Wednesday, August 08, 2012

Lawyers won't let us have a better bikeway network

Houston wants to grow, and connect the gaps in, its network of hike and bike paths. But a sensible and cost-effective way of doing so is currently unavailable:
The city of Houston's proposed November ballot measure to spend $100 million of taxpayer money on bike paths does not tap into a single free mile of utility-owned right of way.
Houston Parks Board executive director Roksan Okan-Vick said CenterPoint Energy agreed to give her group free access to land along its power lines, but only on the condition that it be protected from liability if a hiker or biker got injured while passing through. Houston and CenterPoint pushed for legislation in Austin last year that would have given utility companies immunity from lawsuits by recreational users of their property.
CenterPoint ROW adjacent to the UP Terminal Subdivision
"That would save us millions of dollars if we could get the land, and we have CenterPoint saying, 'We'll give you the land if you can protect us,' " said state Rep. Jim Murphy, R-Houston, who has carried bills in the last three legislative sessions that would have given utilities that protection.

Parks advocates, CenterPoint, the city of Houston, tort reform and running groups all advocated for similar legislation carried by state Rep. Sarah Davis, R-West University Place, but Okan-Vick and lawmakers say the legislation died because of opposition from the Texas Trial Lawyers Association.

The defeat in Austin means the trails plan will not use what Okan-Vick estimates is 100 free miles of right of way. "It's crazy not to do that," she said.
It's not really crazy; it's just trial lawyers being their typical greedy, ambulance-chasing selves. It doesn't matter that using these rights-of-way for hike and bike trails would save taxpayer money and improve Houston's quality of life. It doesn't even matter that CenterPoint is on board with their utility ROWs being used in this manner. The only thing that matters to the trial lawyer lobby is their ability to sue a multi-billion-dollar company like CenterPoint if a jogger trips and falls while running along a trail in the company's right-of-way.

Of special note is this especially idiotic attempt at justification from the trial lawyer lobby's spokesman:
Rick Plezia, TTLA's vice president of communications, said that if the Davis bill had passed, "CenterPoint could lay wires on the ground, eat popcorn and watch people get electrocuted."
What a load of horsecrap.
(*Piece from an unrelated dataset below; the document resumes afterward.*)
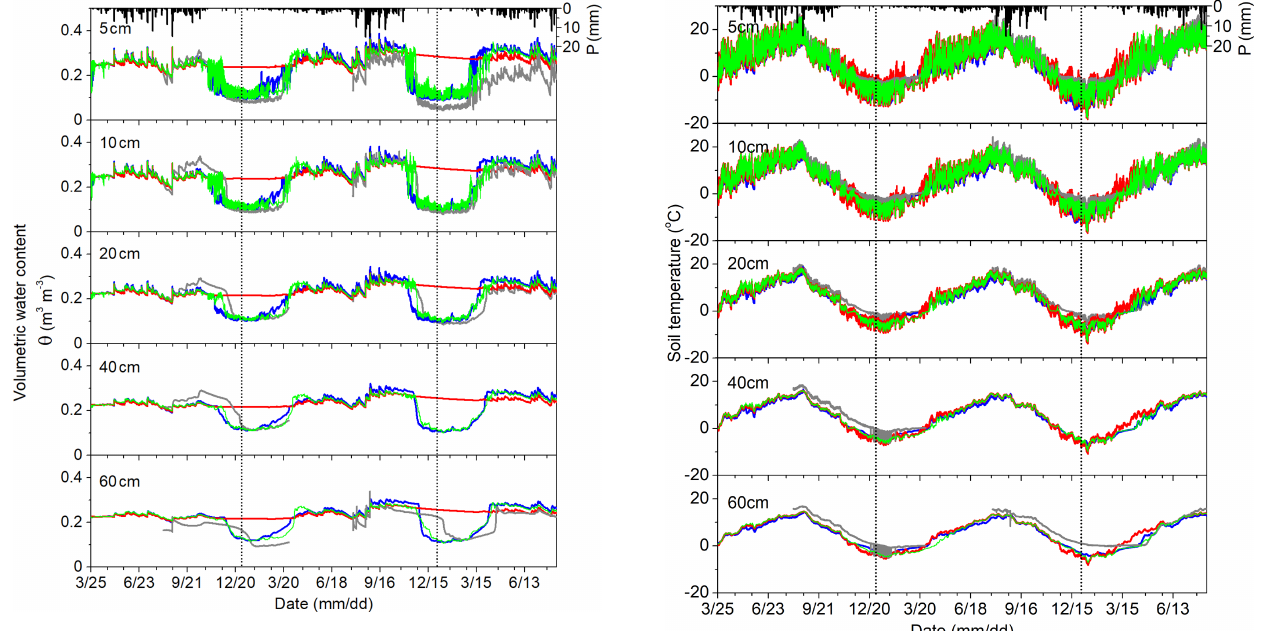
Figure 7. Measured and simulated soil temperature at various soil layers using uncoupled T&C (unCPLD), T&C with the FT process (unCPLD-FT), and coupled T&C and STEMMUS (CPLD)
Aside from the fact that there are state and federal standards and regulations that prohibit transmission lines from being laid on the ground (the National Electric Code and the Texas Health and Safety Code both quickly come to mind), CenterPoint is not going to put their high-tension power lines along the ground where they're most vulnerable to damage, vandalism, corrosion or theft. Please.
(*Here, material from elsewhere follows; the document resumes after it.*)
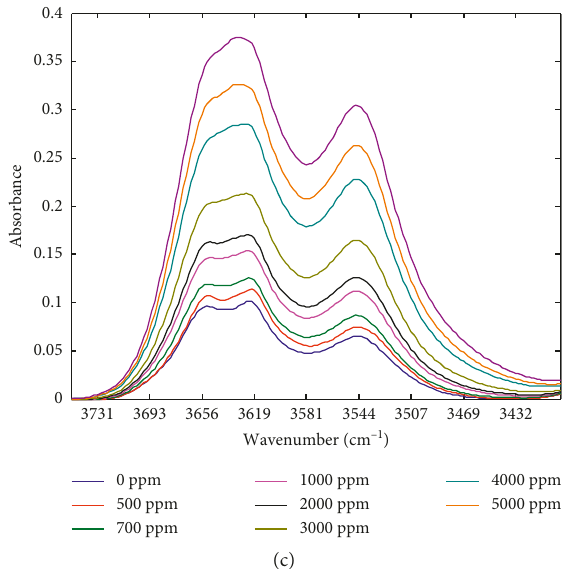
Figure 4: Spectra of acetonitrile with moisture extracted from transformer oil.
Yeah, I think The Simpsons got it right many years ago with this clip:


I'm sure there's a relatively easy solution to this. Obviously, CenterPoint should not be given blanket immunity: if they do something in their right-of-way that is clearly negligent - for example a poorly-maintained power line falls on a biker and electrocutes them - then they should be held liable. But just as obviously, CenterPoint should not be held liable if a jogger trips and falls due to their own clumsiness, or if some dumbass decides to get drunk and ride their bike and crashes into a power pole.
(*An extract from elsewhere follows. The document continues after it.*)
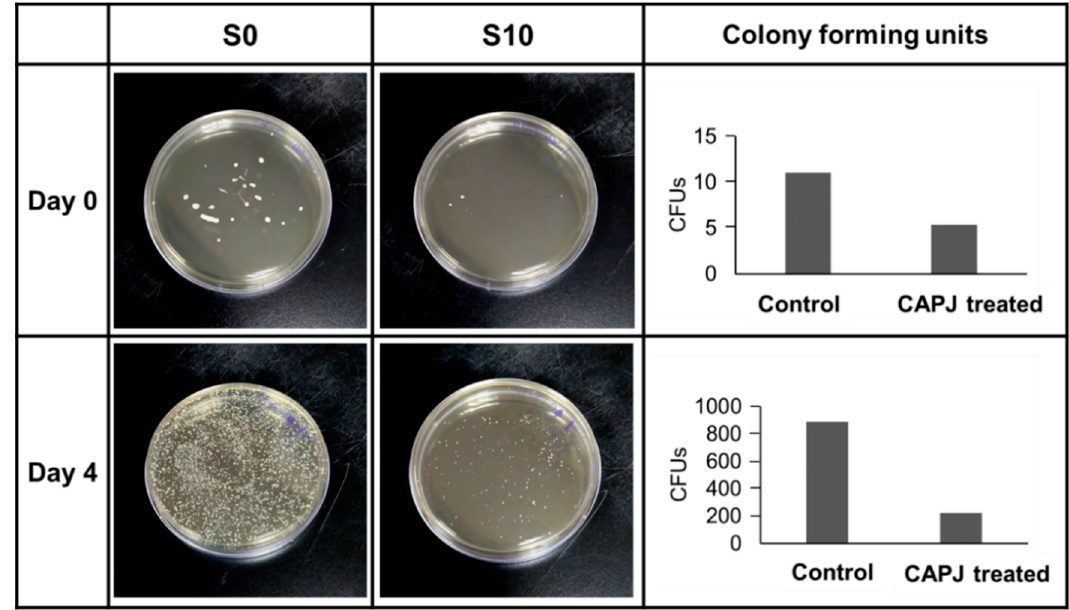
Figure 9. S10 CAPJ reduces bacterial infection in the wound. Rat wound was untreated or treated with S10 CAPJ, and the bacterial loads in the wound were counted on days 0 and 4. Viable bacteria were represented as colony forming units (CFUs).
Perhaps somebody should look at the agreement the City of Bellaire has with CenterPoint so that the parking lot for Mulberry Park can be in the utility right-of-way adjacent to the UP Terminal Subdivision (near where I took this video). Ditto for the parking lot at St. Mark Coptic Church a bit further down. The article, meanwhile, suggests a possible solution that would have the entity building the trails provide some sort of liability insurance.

Whether any of these solutions will be acceptable to a trial lawyer lobby that puts lawsuit payouts ahead of the public good, however, is a completely different story.